Los Angeles Times
By Seema Mehta, Kathleen Hennessey
October 9, 2014
President
Obama said Thursday that Republicans would be committing political
suicide if they continued to hold up an immigration overhaul effort in
Congress, leading the
next generation of young people to reject the party for years to come.
If
they look at the GOP’s immigration policies, a whole generation of
Americans will determine “that party does not seem to care about me and
my life,” Obama said at a
meeting in Santa Monica with young entrepreneurs.
Although
the immigration legislation that stalled in the House is all but dead
for the year, Obama said he still had hope for its passage. House
Republicans will see the
political peril ahead, he predicted.
“I’m
confident, though, eventually — and I think it’s going to happen over
the next two years — Congress is going to see the light,” he said.
Obama
made the remarks at an event that sought to reach out to so-called
millennials, the generation of Americans born roughly between 1980 and
2000. The stop was part
of Obama’s campaign season effort to promote his economic agenda to the
Democratic base, particularly young people, women, African Americans
and Latinos.
The
president has come in for criticism — and seen his poll numbers drop
among Latinos — after backpedaling from a promise to unilaterally make
changes in immigration
rules by the end of summer. The White House announced the delay in
September, bowing to Democrats who feared a backlash to his actions
might endanger their efforts to retain control of the Senate.
Obama’s
Santa Monica appearance, held at Cross Campus, a co-working space
catering to freelancers and entrepreneurs, was the first event in a
three-day California swing
dedicated mostly to fundraising for Democrats in tight races this fall.
After
a quick visit to a volunteer office for West Los Angeles congressional
candidate Ted Lieu, Obama traveled to the Brentwood home of actress
Gwyneth Paltrow for a
reception and dinner. (Tickets for the reception started at $1,000, and
the dinner cost at least $15,000 per person.)
There, Obama touted economic gains during his presidency but noted that many Americans “remain anxious.”
“Most
of the gains in our economy go to the folks in this lovely yard,” the
president said, adding that “everything I have done to this point and
everything I want to
do over the next two years is based on a simple proposition that here
in America, it doesn’t matter what you look like, where you come from,
what faith you belong to, where you started, who you love. If you are
willing to work hard and take responsibility,
then you should be able to make it in America. That’s the essence of
who we are.”
Before
the event in Santa Monica, the White House released a report on
millennials that described them as diverse, tech-savvy and highly
educated. Forty-two percent of
millennials identify with a race or ethnicity other than non-Hispanic
white, roughly twice the share of the baby boomers when they were the
same age. Sixty percent of adult millennials have attended college,
whereas 46% of baby boomers did so, the report said.
The
younger group provided a reliable pool of enthusiastic support for
Obama in 2008 and again in 2012, although that support has flagged.

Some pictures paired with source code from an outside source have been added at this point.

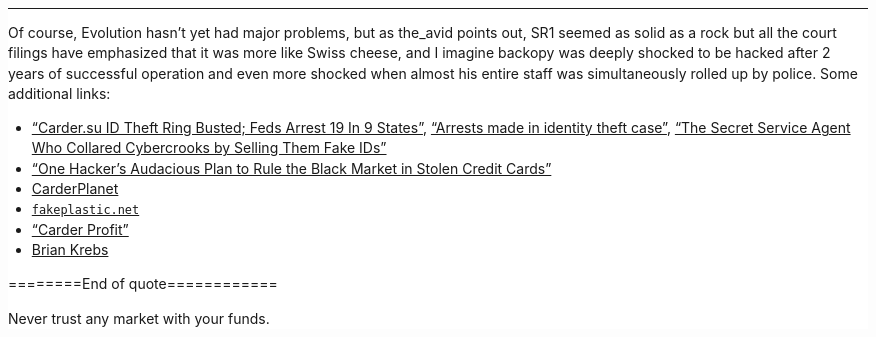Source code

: <hr />
<p>Of course, Evolution hasn&#8217;t yet had major problems, but as the_avid points out, SR1 seemed as solid as a rock but all the court filings have emphasized that it was more like Swiss cheese, and I imagine backopy was deeply shocked to be hacked after 2 years of successful operation and even more shocked when almost his entire staff was simultaneously rolled up by police. Some additional links:</p>
<ul>
<li><a href="http://www.huffingtonpost.com/2012/03/17/cardersu-id-theft-ring-busted_n_1355631.html">&#8220;Carder.su ID Theft Ring Busted; Feds Arrest 19 In 9 States&#8221;</a>, <a href="http://www.lvrj.com/news/identity-theft-investigation-nets-19-arrests-143020085.html">&#8220;Arrests made in identity theft case&#8221;</a>, <a href="http://www.wired.com/threatlevel/2013/07/open-market/">&#8220;The Secret Service Agent Who Collared Cybercrooks by Selling Them Fake IDs&#8221;</a></li>
<li><a href="https://web.archive.org/web/20121113232504/http://www.wired.com/techbiz/people/magazine/17-01/ff_max_butler?currentPage=all">&#8220;One Hacker&#8217;s Audacious Plan to Rule the Black Market in Stolen Credit Cards&#8221;</a></li>
<li><a href="http://www.justice.gov/opa/pr/2010/August/10-crm-921.html">CarderPlanet</a></li>
<li><a href="http://www.justice.gov/usao/nj/Press/files/Roberson,%20Sean%20et%20al%20Charged%20News%20Release.html"><code>fakeplastic.net</code></a></li>
<li><a href="https://www.fbi.gov/newyork/press-releases/2012/manhattan-u.s.-attorney-and-fbi-assistant-director-in-charge-announce-24-arrests-in-eight-countries-as-part-of-international-cyber-crime-takedown">&#8220;Carder Profit&#8221;</a></li>
<li><a href="http://krebsonsecurity.com/">Brian Krebs</a></li>
</ul>
<p>========End of quote============</p>
<p>Never trust any market with your funds.</p>
</div>
</div>
</div>
<span style="display:none"><a href="https://www.deepdotweb.com/tag/evoscam/" rel="tag">Evoscam</a></span> <span style="display:none" class="updated">2015-03-18</span>
<div style="display:none" class="vcard author" itemprop="author" itemscope itemtype="http://schema.org/Person"><strong class="fn" itemprop="name">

Still, it remains a target for
November, along with other voter groups that tend to spurn midterm
elections.
Obama
noted that millennials entered the workforce during one of the worst
recessions in the country’s history, setting them back financially for
years.
“A lot of cynics have said, ‘Well, that makes many of you part of a lost generation,’” Obama said. “I don’t buy that.”
His
unfulfilled economic agenda — raising the minimum wage and investing
more in infrastructure and education — would quicken the economic
recovery, Obama argued. And
he took a swing at his opponents in Congress.
“The
only reason we’re not doing it right now is we’ve got a Congress that’s
been spending a little too much time worrying about the next election
rather than the next
generation,” he said.
The president came away from the event with at least one benefit: a job offer.
Ariel
Jalali, chief executive of Sensay, a firm that he told the president
allowed people to “monetize” their knowledge and use it to help others,
called a role there
“super rewarding.”
“You’re offering me a job?” Obama replied.
“That’s right,” Jalali said. “So what do you think?”
The
president allowed that he enjoys the prospect upon leaving office of
being able to “dabble a little bit in the issues of the day while being
in sweatpants and a baseball
cap.” He joked about checking out the job’s perks but closed with a
request that the young entrepreneurs keep the public interest in mind.
“So
even as you’re doing all this neat, cool, interesting stuff, do pay
attention to what’s not always as neat and cool, but really necessary,
in Washington, D.C., and
in your local communities,” he said.